Beobrand was forced to look up at them, squinting into the bright sky. The words of his uncle – no, his father – yet rang in his mind. Was it truly possible that Hengist had been his kin? Could it be that Selwyn, who he now knew to be his father, had also sired the man who had taken the fingers from his left hand? The man who had committed such awful deeds? Around him the mounted men jostled, allowing their steeds to pace around in an attempt to intimidate Beobrand and Acennan.
Acennan stepped out from the shade of the hornbeam. Beobrand, having now sized up his adversaries, ignored the riders, instead addressing their leader.
“And I never thought you would steal from my family,” Beobrand said, his tone light, but his eyes glowing with a cold fire. “Or beat your wife, Scrydan, son of Scryda.”
Scrydan bristled.
“This land ceased to be yours the moment you boarded Hrothgar’s ship. You were lucky old Cyneheard allowed you to leave. You should have been questioned. I would never have allowed such a thing.”

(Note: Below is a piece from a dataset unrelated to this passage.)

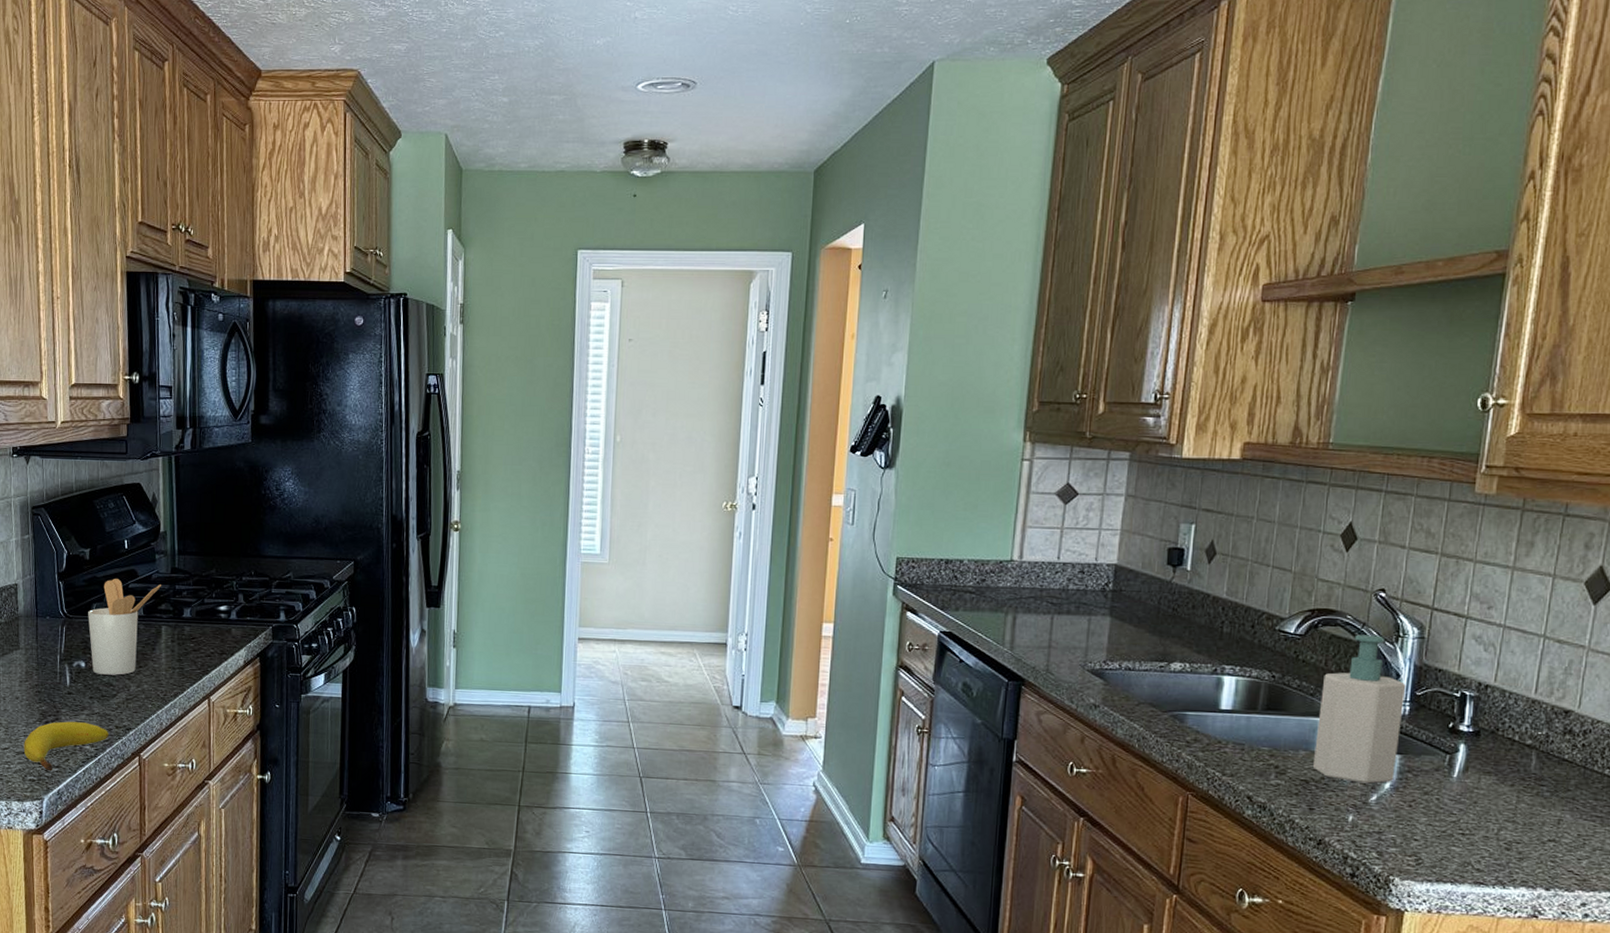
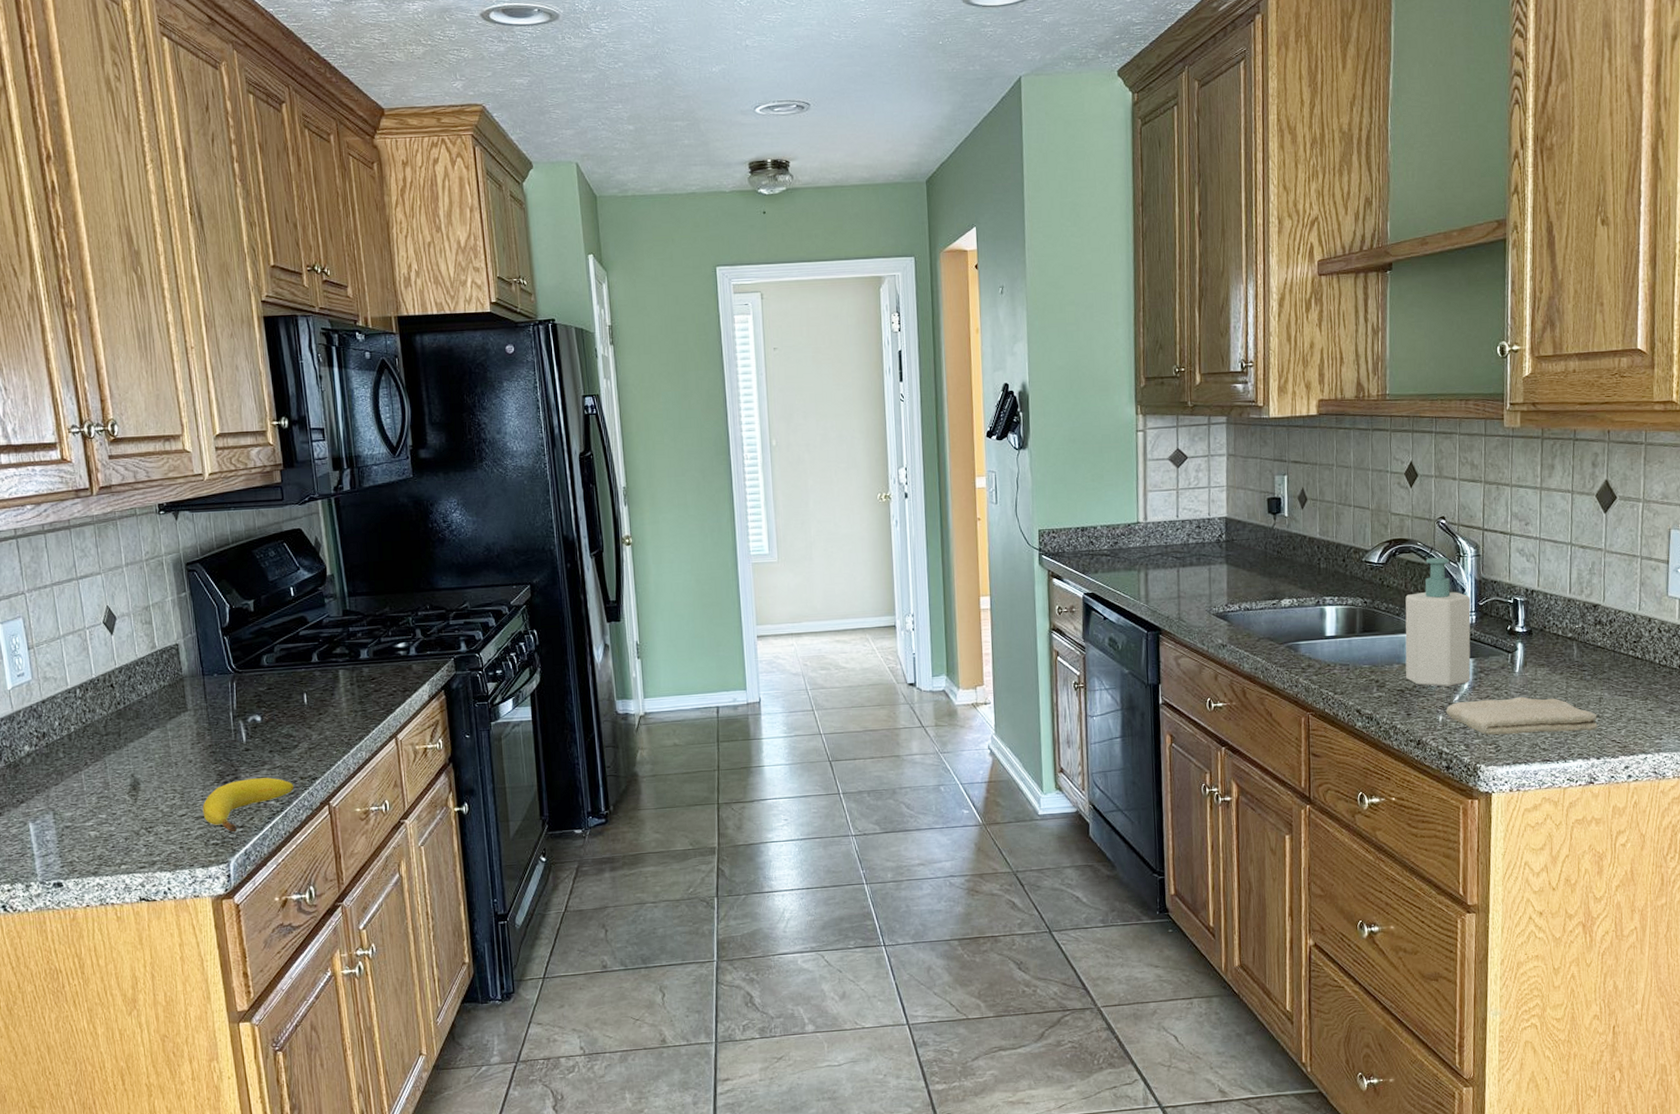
utensil holder: present [88,579,161,675] -> none [258,627,334,727]
washcloth: none [1358,802,1553,856] -> present [1446,696,1598,735]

“Questioned me about what?” Beobrand could feel his focus narrowing. His words came out clipped and sharp as shards of slate. The pain and anguish over the loss of his men had been burning just beneath the surface these past days, the way an ember can burn beneath a peat bog, to later burst free when disturbed. Selwyn’s tidings had shaken him terribly. Scrydan would soon regret upsetting the simmering fire that roiled within him.

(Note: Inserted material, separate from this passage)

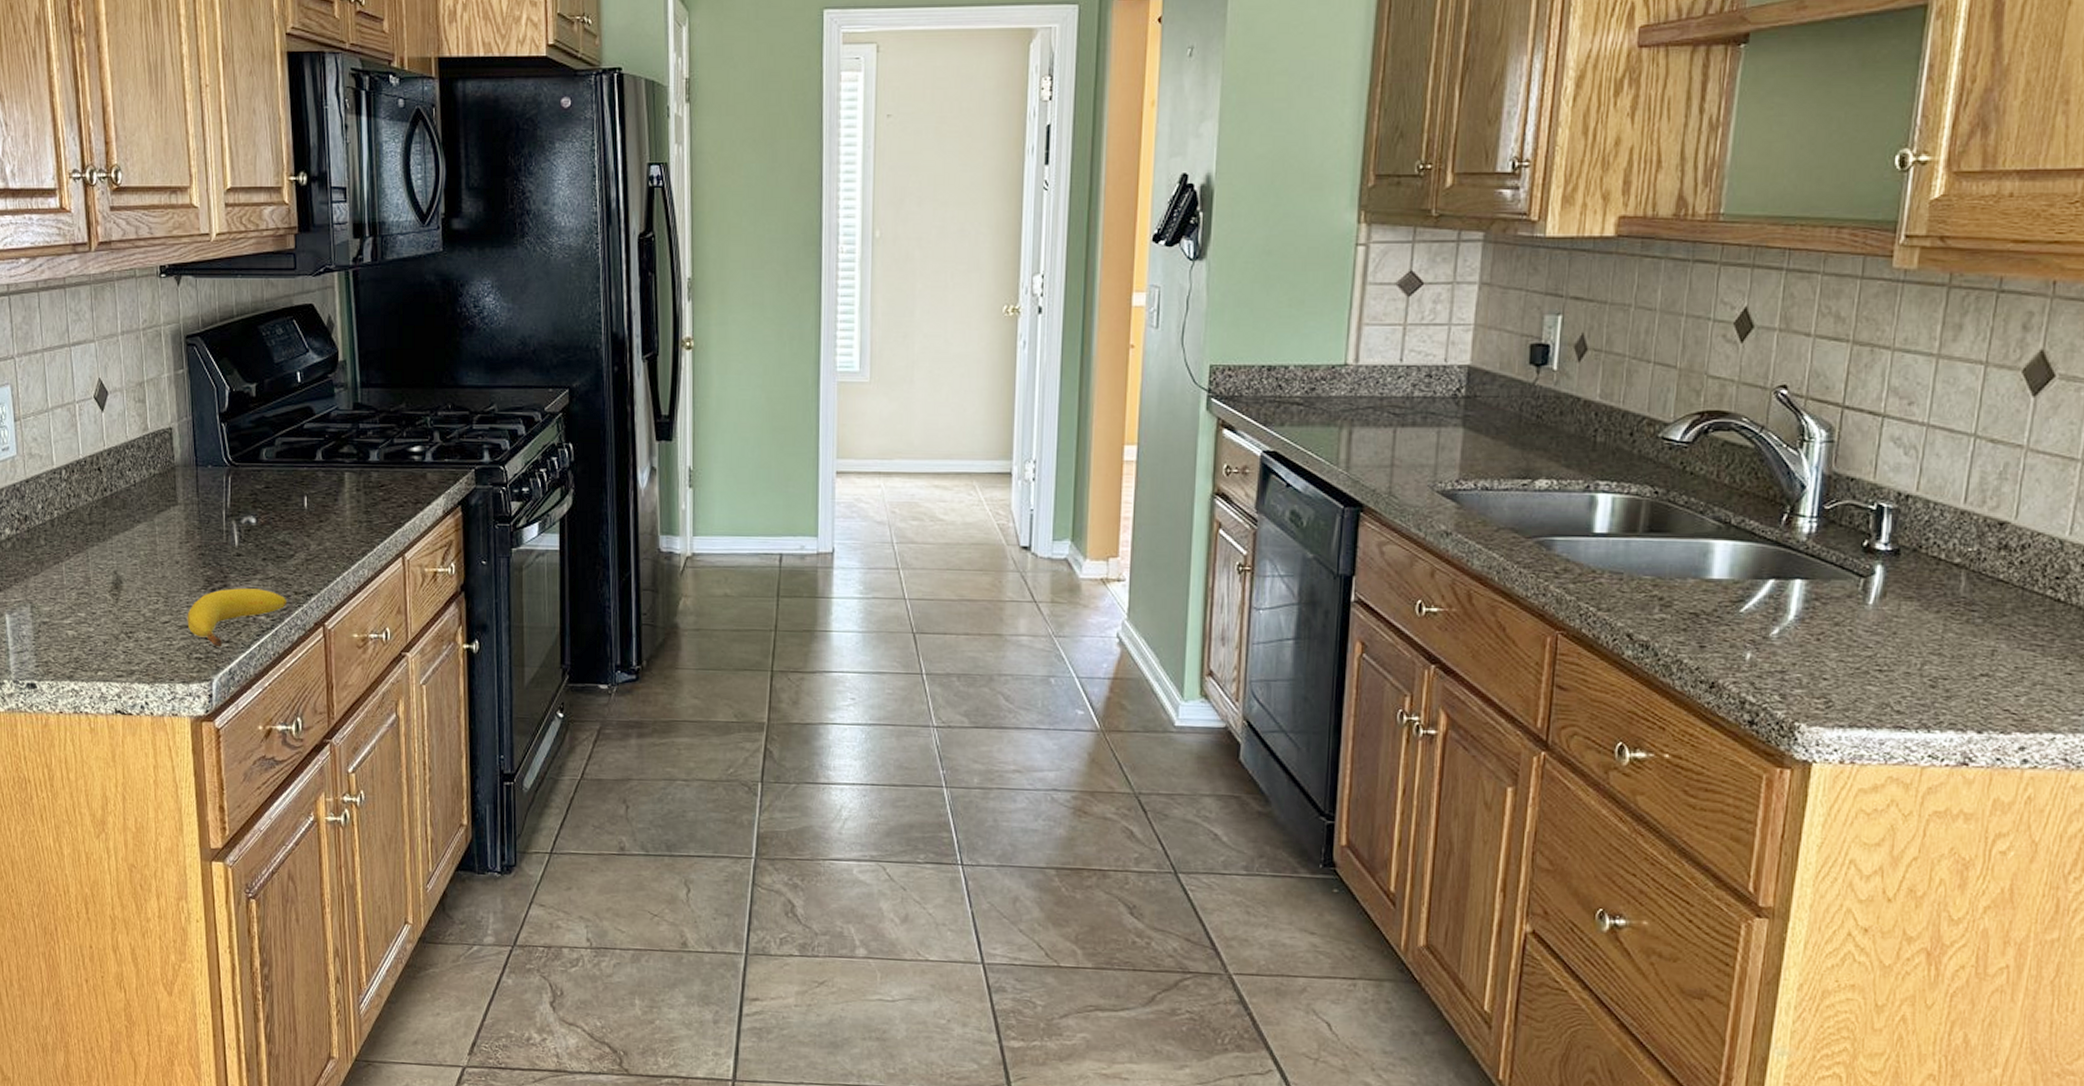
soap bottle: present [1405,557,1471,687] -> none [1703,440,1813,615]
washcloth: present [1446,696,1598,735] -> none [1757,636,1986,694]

“You know full well what, Beobrand,” Scrydan said, blustering in the face of Beobrand’s calm. “There were those who wondered how it was your father came to be inside the house when it burnt. How it was that his one remaining son survived and did not seek to rescue his father from the flames.”
Beobrand could stomach no more of Scrydan’s words. He took a couple of quick paces towards Scrydan. The reeve’s horse tossed its head. Scrydan tugged hard on the reins, sawing the bit into the animal’s mouth.